Jakarta, (Panjimas.com) – Berapa hari lalu terdapat acara diskusi di Televisi dimana dalam acara tersebut Dede Oetomo salah satu pembicara mengatakan bahwa perilaku LGBT juga banyak terjadi di pesantren pesantren yang dilakukan para santrinya. Menanggapi pernyataan tersebut, Panjimas pun datang dan mewancarai secara langsung KH. Cholil Ridwan yang pernah menjadi ketua di Badan Kontak Silahturahmi Pesantren (BKSP).
Ditemui di Pesantrennya di Ponpes Al Husnayain di daerah Jakarta Timur, pada hari Kamis (21/12) Panjimas pun meminta tanggapan KH Cholil Ridwan soal pernyataan pesantren dan perilaku LGBT tersebut yang dijawab dengan tegas oleh beliau sebagai Fitnah dan tidak berdasar sama sekali.

● Tujuan:
1) Apa saja nama orang, media, lembaga, dan tempat yang disebut dalam teks berita tentang pesantren ini?
2) Ambil dari teks berita tentang pesantren itu seluruh bagian mulai dari "Jakarta, (Panjimas.com) –" terus ke bawah sampai "berdasar sama sekali.", tanpa mengubah satu kata pun.
3) Bisakah paragraf yang diawali "Ditemui di Pesantrennya" dalam teks berita tentang pesantren ini diringkas menjadi satu kalimat tanpa menghilangkan fakta utamanya?

● Data mentah:
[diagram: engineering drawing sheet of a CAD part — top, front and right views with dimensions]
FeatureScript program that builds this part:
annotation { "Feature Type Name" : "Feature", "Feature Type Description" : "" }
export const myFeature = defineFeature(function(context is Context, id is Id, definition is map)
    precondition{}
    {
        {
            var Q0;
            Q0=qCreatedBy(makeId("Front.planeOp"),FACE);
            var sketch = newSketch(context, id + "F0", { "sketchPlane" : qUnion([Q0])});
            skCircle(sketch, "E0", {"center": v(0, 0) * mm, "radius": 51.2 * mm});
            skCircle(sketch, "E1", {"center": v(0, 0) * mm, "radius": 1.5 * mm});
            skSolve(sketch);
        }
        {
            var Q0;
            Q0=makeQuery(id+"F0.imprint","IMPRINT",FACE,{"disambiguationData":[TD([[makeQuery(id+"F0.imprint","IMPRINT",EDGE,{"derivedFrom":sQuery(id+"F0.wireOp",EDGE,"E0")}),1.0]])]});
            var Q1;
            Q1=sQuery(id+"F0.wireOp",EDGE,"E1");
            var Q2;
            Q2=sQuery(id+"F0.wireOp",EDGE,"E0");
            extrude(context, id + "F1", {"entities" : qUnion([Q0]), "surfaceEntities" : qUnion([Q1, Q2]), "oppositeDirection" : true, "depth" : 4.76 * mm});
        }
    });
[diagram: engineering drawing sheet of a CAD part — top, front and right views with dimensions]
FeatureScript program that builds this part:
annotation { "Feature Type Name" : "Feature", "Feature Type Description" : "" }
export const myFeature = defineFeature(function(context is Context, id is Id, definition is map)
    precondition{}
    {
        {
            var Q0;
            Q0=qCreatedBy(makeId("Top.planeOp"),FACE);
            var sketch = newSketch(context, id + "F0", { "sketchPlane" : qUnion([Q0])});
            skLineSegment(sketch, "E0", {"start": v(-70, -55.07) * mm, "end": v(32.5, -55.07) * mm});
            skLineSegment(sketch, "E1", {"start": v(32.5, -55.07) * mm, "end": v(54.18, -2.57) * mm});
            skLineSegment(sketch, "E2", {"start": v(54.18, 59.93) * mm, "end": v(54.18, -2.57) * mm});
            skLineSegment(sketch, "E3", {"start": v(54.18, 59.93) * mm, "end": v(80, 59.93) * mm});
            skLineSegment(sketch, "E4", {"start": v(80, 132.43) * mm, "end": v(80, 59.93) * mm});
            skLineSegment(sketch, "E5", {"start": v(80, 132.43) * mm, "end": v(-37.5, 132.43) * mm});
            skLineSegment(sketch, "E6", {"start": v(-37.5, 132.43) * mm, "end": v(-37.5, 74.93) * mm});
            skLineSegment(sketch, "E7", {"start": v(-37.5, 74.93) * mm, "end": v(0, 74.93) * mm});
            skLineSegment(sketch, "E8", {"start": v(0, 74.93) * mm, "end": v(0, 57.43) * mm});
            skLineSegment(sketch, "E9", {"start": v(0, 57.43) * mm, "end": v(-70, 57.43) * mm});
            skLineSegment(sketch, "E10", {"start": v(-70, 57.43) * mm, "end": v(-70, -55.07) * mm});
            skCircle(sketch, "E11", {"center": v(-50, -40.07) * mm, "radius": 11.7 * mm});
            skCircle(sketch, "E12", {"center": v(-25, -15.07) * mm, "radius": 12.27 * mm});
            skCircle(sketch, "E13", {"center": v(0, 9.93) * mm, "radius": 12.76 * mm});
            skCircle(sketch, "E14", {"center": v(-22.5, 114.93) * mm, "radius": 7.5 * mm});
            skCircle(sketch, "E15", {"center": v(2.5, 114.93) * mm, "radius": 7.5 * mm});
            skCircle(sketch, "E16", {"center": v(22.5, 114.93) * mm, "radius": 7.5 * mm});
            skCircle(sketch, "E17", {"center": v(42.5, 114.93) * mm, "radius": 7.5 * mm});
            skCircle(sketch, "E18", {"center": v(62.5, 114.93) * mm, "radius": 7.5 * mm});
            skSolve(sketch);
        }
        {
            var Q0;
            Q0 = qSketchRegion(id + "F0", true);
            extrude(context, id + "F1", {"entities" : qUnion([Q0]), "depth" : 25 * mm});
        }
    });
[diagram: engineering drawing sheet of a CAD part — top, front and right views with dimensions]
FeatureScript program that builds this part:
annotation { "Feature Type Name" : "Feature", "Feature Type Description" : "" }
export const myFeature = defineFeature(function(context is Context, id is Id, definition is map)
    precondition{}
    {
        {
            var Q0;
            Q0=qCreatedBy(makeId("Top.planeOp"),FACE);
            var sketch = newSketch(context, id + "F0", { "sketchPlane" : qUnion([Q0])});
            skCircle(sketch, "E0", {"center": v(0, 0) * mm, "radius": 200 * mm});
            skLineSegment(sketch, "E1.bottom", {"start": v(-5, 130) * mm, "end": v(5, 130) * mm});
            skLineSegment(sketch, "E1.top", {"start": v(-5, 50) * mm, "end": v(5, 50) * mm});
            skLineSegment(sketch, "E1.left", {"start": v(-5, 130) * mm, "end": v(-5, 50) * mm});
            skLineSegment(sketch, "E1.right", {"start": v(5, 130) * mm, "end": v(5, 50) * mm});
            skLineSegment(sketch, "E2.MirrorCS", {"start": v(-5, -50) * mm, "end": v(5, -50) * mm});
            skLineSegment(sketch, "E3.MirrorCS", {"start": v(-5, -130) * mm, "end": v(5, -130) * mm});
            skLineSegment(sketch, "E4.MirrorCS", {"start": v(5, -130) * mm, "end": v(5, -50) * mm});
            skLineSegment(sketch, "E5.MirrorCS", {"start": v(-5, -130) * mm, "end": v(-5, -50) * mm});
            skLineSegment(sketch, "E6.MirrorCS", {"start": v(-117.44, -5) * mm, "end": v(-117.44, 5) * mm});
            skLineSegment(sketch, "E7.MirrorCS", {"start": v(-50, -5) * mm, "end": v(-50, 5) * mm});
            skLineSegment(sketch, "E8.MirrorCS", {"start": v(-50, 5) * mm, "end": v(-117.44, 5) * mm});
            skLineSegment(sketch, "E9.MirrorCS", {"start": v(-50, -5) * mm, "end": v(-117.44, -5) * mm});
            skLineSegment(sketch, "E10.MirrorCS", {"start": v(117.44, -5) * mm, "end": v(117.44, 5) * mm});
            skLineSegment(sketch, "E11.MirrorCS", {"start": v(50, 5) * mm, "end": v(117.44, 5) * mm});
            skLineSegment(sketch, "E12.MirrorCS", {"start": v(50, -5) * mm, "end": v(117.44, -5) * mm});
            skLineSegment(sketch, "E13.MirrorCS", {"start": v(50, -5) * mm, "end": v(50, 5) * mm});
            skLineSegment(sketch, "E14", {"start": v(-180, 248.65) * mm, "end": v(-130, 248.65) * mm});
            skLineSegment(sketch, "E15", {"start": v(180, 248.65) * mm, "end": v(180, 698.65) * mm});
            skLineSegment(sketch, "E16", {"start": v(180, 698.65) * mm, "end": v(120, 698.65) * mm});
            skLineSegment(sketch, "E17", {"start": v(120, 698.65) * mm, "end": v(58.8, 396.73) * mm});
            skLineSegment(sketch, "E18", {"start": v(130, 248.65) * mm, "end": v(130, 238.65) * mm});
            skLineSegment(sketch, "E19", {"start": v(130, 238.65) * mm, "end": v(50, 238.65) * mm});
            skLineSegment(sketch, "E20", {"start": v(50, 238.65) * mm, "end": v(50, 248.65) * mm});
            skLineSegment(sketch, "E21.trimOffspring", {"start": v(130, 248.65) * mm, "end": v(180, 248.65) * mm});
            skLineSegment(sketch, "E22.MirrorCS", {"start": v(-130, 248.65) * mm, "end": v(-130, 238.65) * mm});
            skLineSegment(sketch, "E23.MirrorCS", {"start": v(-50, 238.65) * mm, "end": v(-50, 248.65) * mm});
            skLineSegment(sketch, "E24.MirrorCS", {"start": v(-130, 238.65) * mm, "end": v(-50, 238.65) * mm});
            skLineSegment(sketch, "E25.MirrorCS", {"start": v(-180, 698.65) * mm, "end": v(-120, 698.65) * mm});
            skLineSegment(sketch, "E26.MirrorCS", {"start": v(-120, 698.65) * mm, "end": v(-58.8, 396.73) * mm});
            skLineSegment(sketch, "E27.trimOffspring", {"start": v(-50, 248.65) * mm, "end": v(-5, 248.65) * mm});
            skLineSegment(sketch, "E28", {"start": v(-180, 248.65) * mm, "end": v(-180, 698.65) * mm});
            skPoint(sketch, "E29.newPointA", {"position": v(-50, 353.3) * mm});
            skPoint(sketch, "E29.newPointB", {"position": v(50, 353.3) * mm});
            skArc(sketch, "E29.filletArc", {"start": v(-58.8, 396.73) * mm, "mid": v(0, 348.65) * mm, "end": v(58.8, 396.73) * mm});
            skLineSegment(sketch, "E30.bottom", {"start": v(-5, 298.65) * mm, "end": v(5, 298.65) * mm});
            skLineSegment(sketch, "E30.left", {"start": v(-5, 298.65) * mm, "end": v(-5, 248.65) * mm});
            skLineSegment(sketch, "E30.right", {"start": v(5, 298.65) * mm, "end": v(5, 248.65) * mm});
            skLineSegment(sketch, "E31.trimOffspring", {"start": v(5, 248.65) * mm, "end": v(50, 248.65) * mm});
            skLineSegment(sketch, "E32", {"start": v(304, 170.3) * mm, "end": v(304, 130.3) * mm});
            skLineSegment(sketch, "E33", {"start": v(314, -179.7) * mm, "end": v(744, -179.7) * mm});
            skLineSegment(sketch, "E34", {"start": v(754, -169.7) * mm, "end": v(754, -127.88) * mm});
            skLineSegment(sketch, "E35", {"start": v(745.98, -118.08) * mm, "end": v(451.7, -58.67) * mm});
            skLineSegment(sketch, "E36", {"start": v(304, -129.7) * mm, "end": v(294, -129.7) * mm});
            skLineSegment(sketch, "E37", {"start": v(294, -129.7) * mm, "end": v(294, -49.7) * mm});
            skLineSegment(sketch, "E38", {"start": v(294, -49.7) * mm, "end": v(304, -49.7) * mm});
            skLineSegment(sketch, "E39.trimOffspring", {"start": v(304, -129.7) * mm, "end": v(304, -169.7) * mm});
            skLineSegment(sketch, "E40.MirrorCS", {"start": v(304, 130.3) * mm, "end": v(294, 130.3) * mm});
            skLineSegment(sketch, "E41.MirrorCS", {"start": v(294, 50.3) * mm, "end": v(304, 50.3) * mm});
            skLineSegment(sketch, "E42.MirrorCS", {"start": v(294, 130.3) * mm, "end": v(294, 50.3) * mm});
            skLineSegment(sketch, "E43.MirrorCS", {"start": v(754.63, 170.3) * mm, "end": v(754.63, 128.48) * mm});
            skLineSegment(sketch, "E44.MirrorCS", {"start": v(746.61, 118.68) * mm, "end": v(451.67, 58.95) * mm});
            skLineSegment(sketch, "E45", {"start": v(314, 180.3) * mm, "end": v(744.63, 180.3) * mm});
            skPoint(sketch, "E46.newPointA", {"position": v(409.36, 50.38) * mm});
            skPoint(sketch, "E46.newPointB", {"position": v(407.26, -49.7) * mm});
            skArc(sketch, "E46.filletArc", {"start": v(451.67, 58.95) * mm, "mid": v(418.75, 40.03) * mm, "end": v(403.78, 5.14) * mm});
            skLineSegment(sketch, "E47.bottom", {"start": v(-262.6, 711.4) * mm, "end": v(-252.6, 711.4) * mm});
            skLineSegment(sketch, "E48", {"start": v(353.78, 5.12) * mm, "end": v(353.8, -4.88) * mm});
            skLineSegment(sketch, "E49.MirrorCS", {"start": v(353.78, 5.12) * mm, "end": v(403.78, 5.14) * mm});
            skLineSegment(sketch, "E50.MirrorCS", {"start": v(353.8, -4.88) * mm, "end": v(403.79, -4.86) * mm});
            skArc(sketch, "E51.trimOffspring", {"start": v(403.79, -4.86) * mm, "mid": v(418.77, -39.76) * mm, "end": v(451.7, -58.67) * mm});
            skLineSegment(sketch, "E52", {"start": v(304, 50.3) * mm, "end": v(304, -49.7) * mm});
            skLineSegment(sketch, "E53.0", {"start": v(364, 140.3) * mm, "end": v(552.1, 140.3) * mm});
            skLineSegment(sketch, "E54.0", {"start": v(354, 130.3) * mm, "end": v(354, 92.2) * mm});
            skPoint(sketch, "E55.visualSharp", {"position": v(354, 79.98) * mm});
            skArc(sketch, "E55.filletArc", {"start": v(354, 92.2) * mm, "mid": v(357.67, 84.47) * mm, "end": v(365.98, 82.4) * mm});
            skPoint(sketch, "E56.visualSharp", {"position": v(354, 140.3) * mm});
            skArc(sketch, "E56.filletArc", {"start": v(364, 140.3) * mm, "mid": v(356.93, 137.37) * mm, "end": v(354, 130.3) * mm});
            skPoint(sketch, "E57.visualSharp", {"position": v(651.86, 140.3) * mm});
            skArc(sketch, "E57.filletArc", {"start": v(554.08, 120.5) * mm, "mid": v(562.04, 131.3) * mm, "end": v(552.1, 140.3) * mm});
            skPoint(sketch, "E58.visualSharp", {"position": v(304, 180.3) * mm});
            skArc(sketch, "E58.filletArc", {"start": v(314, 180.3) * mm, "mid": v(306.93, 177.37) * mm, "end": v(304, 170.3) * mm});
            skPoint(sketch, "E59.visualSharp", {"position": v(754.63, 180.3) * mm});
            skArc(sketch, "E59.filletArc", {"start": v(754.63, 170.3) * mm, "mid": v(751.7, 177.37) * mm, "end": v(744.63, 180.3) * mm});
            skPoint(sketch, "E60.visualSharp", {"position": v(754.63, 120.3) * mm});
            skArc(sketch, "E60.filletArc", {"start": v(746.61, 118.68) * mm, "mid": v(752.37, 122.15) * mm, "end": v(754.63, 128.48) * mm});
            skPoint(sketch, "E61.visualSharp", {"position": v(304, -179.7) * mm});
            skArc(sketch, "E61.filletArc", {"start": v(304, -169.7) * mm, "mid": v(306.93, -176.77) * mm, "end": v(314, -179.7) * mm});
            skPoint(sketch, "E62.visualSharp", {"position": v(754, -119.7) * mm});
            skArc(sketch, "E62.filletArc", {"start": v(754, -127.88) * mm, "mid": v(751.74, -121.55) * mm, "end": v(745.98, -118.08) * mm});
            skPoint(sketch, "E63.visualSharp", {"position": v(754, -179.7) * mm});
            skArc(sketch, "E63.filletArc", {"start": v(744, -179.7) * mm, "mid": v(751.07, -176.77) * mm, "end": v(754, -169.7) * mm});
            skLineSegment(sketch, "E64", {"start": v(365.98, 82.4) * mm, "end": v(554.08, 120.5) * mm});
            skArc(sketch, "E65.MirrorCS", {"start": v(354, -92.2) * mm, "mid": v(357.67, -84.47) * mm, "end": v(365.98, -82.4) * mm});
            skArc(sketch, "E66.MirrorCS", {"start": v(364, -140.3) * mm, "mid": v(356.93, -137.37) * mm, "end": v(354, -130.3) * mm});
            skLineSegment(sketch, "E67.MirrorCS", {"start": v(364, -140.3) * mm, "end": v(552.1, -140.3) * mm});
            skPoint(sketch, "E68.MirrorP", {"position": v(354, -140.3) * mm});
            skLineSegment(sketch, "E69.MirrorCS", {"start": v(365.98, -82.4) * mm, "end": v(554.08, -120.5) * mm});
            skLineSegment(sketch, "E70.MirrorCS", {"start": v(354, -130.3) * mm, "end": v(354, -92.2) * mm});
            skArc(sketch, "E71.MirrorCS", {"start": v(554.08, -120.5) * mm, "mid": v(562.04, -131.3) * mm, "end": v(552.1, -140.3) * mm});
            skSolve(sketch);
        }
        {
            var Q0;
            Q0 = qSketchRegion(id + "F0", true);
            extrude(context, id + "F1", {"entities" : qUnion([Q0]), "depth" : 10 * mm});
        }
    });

● Hasil:
1)
Jakarta
Panjimas
Dede Oetomo
KH. Cholil Ridwan
Badan Kontak Silahturahmi Pesantren (BKSP)
Ponpes Al Husnayain
Jakarta Timur

2)
Jakarta, (Panjimas.com) – Berapa hari lalu terdapat acara diskusi di Televisi dimana dalam acara tersebut Dede Oetomo salah satu pembicara mengatakan bahwa perilaku LGBT juga banyak terjadi di pesantren pesantren yang dilakukan para santrinya. Menanggapi pernyataan tersebut, Panjimas pun datang dan mewancarai secara langsung KH. Cholil Ridwan yang pernah menjadi ketua di Badan Kontak Silahturahmi Pesantren (BKSP).
Ditemui di Pesantrennya di Ponpes Al Husnayain di daerah Jakarta Timur, pada hari Kamis (21/12) Panjimas pun meminta tanggapan KH Cholil Ridwan soal pernyataan pesantren dan perilaku LGBT tersebut yang dijawab dengan tegas oleh beliau sebagai Fitnah dan tidak berdasar sama sekali.

3) Pada Kamis (21/12) di Ponpes Al Husnayain, Jakarta Timur, Panjimas meminta tanggapan KH Cholil Ridwan, dan beliau dengan tegas menyebut pernyataan soal pesantren dan perilaku LGBT itu fitnah yang sama sekali tidak berdasar.